La piel curtida por el sol en hombres y mujeres muestran años de sacrificio. Muchas veces enfundados en pañuelos cubriendo sus cabezas. Sobre ellos, sombreros de totora, camisas mangas largas y pantalones largos para protegerse de los mosquitos e insectos típicos de los parrales, del calor y del sol. Décadas de 1960, ’70 y mediados de los ’80. Algunos longevos obreros de finca recorren en sus mentes anécdotas bien resumidas y descriptas en esa cueca que dice: “para el tiempo de cosecha, qué lindo se pone el pago”.

Eran años en que familias completas iban a las fincas y parrales grandes como pequeños, para hacer la diferencia en dinero, que lograra vestirlos para el resto del año. En esos años de los ’60, ’70, era común que los obreros fueran a las tiendas de ramos generales para reabastecerse. Algunas tiendas ya desaparecidas eran tradicionales para ellos como “Gea” o “La Mimosa”, entre tantas otras.
Los cosechadores temporales se levantaban a eso de las 5 de la mañana. Hombres, mujeres, adolescentes y niños enfilaban para la finca. Estaban los esposos jóvenes y sus hijos, como aquellas parejas que buscaban sumar monedas para unir sus vidas en matrimonio. De esas historias abundaban por aquellos años. A todos ellos se sumaban los solteros/as que buscaban en la vendimia su posibilidad de comprar ropa, salir los sábados al baile y tener algo de dinero para estudiar “artes y oficios”, como se le llamaba a las escuelas complementarias que abrían sus puertas en la tarde y noche.
El estado físico para cargar las gamelas de unos 25 kilos era un desafío. Por lo general, los hombres acarreaban las cargas de uvas, con el cuidado de que no se cayera ningún grano. Y, si eso ocurría, allí estaban los niños para recogerlos y devolverlos luego a esos recipientes.

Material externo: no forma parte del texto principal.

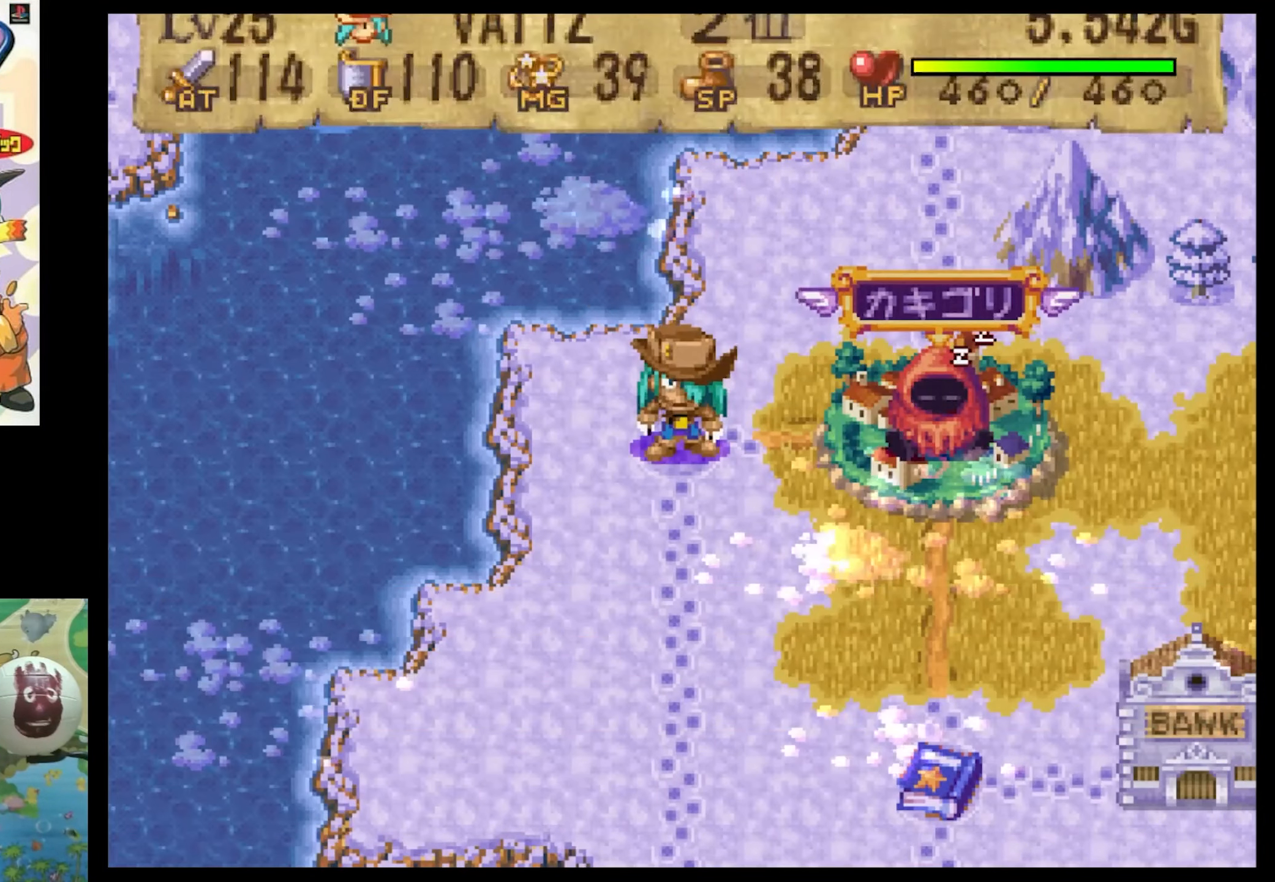
{"buttons": [], "events": [[400, "DPAD_DOWN", "down"], [467, "DPAD_DOWN", "up"]]}
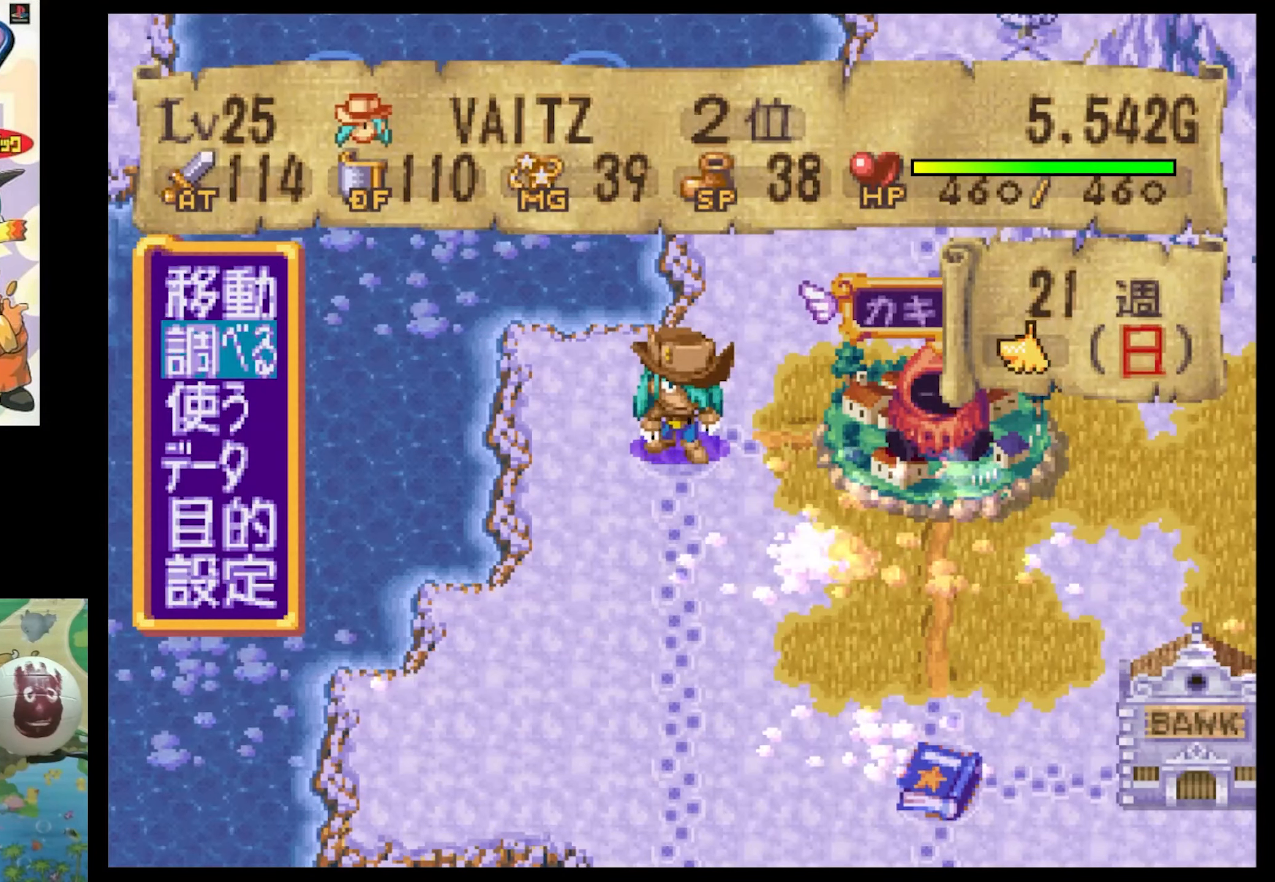
{"buttons": [], "events": [[100, "DPAD_DOWN", "down"], [184, "DPAD_DOWN", "up"]]}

A veces, las mujeres que cortaban los racimos con tijeras, también se encargaban de cargar las gamelas de madera u hojalata. La recompensa estaba en la sumatoria de fichas al final de la jornada y de la semana.
El descanso del mediodía tenía a muchos de ellos almorzando del “bagallito” traído desde la casa como unos sánguches de milanesa o de lo que hubiera. Otros grupos tenían a madres o abuelas que cocinaban a un costado del parral. Allí saboreaban su puchero, algún bife, el llenador plato de cebolla frita con huevo, o el plato sanjuanino por excelencia llamado “tomaticán”, hecho básicamente con tomate, huevo y cebolla. Después del descanso, otra vez a la dura tarea de cargar el camión. Primero uno, luego otro y así, sin cesar.
Los primeros días de cosecha, los dolores musculares y el cansancio se hacían sentir. La meta era el sábado por la mañana, cuando pagaban las fichas por cada gamela. La mayoría tenía la idea fija en el ahorro y el disfrutar de esos fines de semana con una salida al cine, al baile o el asado del domingo. La competencia por quién ganaba más fichas llevaba al final a una gran amistad entre esos obreros. Por eso nadie quería que terminara la temporada. De ahí que para el tiempo de cosecha, el pago se ponía más lindo, con caras alegres y con plata en el bolsillo.